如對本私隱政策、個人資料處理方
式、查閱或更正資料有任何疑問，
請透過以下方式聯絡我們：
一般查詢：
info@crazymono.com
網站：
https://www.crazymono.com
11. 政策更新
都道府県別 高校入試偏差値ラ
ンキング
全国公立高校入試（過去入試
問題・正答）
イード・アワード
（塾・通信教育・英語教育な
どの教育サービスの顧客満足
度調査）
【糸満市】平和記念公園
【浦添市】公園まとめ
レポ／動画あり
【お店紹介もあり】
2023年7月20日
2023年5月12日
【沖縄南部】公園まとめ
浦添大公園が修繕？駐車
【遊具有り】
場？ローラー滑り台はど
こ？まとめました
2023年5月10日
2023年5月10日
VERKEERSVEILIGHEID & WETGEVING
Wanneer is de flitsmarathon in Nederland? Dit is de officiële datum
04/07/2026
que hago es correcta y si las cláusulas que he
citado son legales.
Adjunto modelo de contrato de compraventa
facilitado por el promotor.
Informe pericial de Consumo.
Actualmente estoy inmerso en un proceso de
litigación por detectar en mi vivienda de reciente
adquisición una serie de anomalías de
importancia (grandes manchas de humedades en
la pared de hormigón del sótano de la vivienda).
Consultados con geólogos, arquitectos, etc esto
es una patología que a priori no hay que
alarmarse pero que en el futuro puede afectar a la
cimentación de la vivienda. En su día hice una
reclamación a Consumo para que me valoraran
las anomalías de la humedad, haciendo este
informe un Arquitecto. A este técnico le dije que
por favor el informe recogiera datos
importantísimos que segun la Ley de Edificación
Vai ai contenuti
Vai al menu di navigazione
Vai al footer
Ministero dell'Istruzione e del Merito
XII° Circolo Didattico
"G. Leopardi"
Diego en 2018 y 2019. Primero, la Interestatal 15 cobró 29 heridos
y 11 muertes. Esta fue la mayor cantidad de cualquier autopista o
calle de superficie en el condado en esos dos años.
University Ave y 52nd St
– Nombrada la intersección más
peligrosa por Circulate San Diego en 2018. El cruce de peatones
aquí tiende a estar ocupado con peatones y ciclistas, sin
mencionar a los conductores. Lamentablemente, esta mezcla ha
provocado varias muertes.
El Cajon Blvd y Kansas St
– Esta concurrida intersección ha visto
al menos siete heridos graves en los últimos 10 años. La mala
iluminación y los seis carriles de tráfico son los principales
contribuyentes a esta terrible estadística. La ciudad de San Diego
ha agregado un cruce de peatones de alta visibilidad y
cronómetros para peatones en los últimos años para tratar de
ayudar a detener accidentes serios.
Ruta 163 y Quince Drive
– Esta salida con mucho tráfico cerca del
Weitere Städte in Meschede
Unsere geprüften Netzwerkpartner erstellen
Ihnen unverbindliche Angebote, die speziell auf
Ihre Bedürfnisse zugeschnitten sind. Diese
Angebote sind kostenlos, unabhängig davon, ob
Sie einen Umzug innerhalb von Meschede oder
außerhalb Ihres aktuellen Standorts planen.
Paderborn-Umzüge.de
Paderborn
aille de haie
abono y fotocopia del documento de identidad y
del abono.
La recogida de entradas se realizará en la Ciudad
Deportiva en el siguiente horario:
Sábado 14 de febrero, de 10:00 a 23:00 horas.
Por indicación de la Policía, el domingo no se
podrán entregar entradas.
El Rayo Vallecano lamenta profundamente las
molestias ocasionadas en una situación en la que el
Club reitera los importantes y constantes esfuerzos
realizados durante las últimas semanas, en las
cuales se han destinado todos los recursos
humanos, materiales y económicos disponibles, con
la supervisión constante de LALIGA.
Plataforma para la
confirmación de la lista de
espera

**WHAT NEEDS TO BE DONE**
Convert every line of text in the listing above into a JSON list of strings, one string per line, with blank lines left out.

**EXERCISE SOLUTION**
[
  "如對本私隱政策、個人資料處理方",
  "式、查閱或更正資料有任何疑問，",
  "請透過以下方式聯絡我們：",
  "一般查詢：",
  "info@crazymono.com",
  "網站：",
  "https://www.crazymono.com",
  "11. 政策更新",
  "都道府県別 高校入試偏差値ラ",
  "ンキング",
  "全国公立高校入試（過去入試",
  "問題・正答）",
  "イード・アワード",
  "（塾・通信教育・英語教育な",
  "どの教育サービスの顧客満足",
  "度調査）",
  "【糸満市】平和記念公園",
  "【浦添市】公園まとめ",
  "レポ／動画あり",
  "【お店紹介もあり】",
  "2023年7月20日",
  "2023年5月12日",
  "【沖縄南部】公園まとめ",
  "浦添大公園が修繕？駐車",
  "【遊具有り】",
  "場？ローラー滑り台はど",
  "こ？まとめました",
  "2023年5月10日",
  "2023年5月10日",
  "VERKEERSVEILIGHEID & WETGEVING",
  "Wanneer is de flitsmarathon in Nederland? Dit is de officiële datum",
  "04/07/2026",
  "que hago es correcta y si las cláusulas que he",
  "citado son legales.",
  "Adjunto modelo de contrato de compraventa",
  "facilitado por el promotor.",
  "Informe pericial de Consumo.",
  "Actualmente estoy inmerso en un proceso de",
  "litigación por detectar en mi vivienda de reciente",
  "adquisición una serie de anomalías de",
  "importancia (grandes manchas de humedades en",
  "la pared de hormigón del sótano de la vivienda).",
  "Consultados con geólogos, arquitectos, etc esto",
  "es una patología que a priori no hay que",
  "alarmarse pero que en el futuro puede afectar a la",
  "cimentación de la vivienda. En su día hice una",
  "reclamación a Consumo para que me valoraran",
  "las anomalías de la humedad, haciendo este",
  "informe un Arquitecto. A este técnico le dije que",
  "por favor el informe recogiera datos",
  "importantísimos que segun la Ley de Edificación",
  "Vai ai contenuti",
  "Vai al menu di navigazione",
  "Vai al footer",
  "Ministero dell'Istruzione e del Merito",
  "XII° Circolo Didattico",
  "\"G. Leopardi\"",
  "Diego en 2018 y 2019. Primero, la Interestatal 15 cobró 29 heridos",
  "y 11 muertes. Esta fue la mayor cantidad de cualquier autopista o",
  "calle de superficie en el condado en esos dos años.",
  "University Ave y 52nd St",
  "– Nombrada la intersección más",
  "peligrosa por Circulate San Diego en 2018. El cruce de peatones",
  "aquí tiende a estar ocupado con peatones y ciclistas, sin",
  "mencionar a los conductores. Lamentablemente, esta mezcla ha",
  "provocado varias muertes.",
  "El Cajon Blvd y Kansas St",
  "– Esta concurrida intersección ha visto",
  "al menos siete heridos graves en los últimos 10 años. La mala",
  "iluminación y los seis carriles de tráfico son los principales",
  "contribuyentes a esta terrible estadística. La ciudad de San Diego",
  "ha agregado un cruce de peatones de alta visibilidad y",
  "cronómetros para peatones en los últimos años para tratar de",
  "ayudar a detener accidentes serios.",
  "Ruta 163 y Quince Drive",
  "– Esta salida con mucho tráfico cerca del",
  "Weitere Städte in Meschede",
  "Unsere geprüften Netzwerkpartner erstellen",
  "Ihnen unverbindliche Angebote, die speziell auf",
  "Ihre Bedürfnisse zugeschnitten sind. Diese",
  "Angebote sind kostenlos, unabhängig davon, ob",
  "Sie einen Umzug innerhalb von Meschede oder",
  "außerhalb Ihres aktuellen Standorts planen.",
  "Paderborn-Umzüge.de",
  "Paderborn",
  "aille de haie",
  "abono y fotocopia del documento de identidad y",
  "del abono.",
  "La recogida de entradas se realizará en la Ciudad",
  "Deportiva en el siguiente horario:",
  "Sábado 14 de febrero, de 10:00 a 23:00 horas.",
  "Por indicación de la Policía, el domingo no se",
  "podrán entregar entradas.",
  "El Rayo Vallecano lamenta profundamente las",
  "molestias ocasionadas en una situación en la que el",
  "Club reitera los importantes y constantes esfuerzos",
  "realizados durante las últimas semanas, en las",
  "cuales se han destinado todos los recursos",
  "humanos, materiales y económicos disponibles, con",
  "la supervisión constante de LALIGA.",
  "Plataforma para la",
  "confirmación de la lista de",
  "espera"
]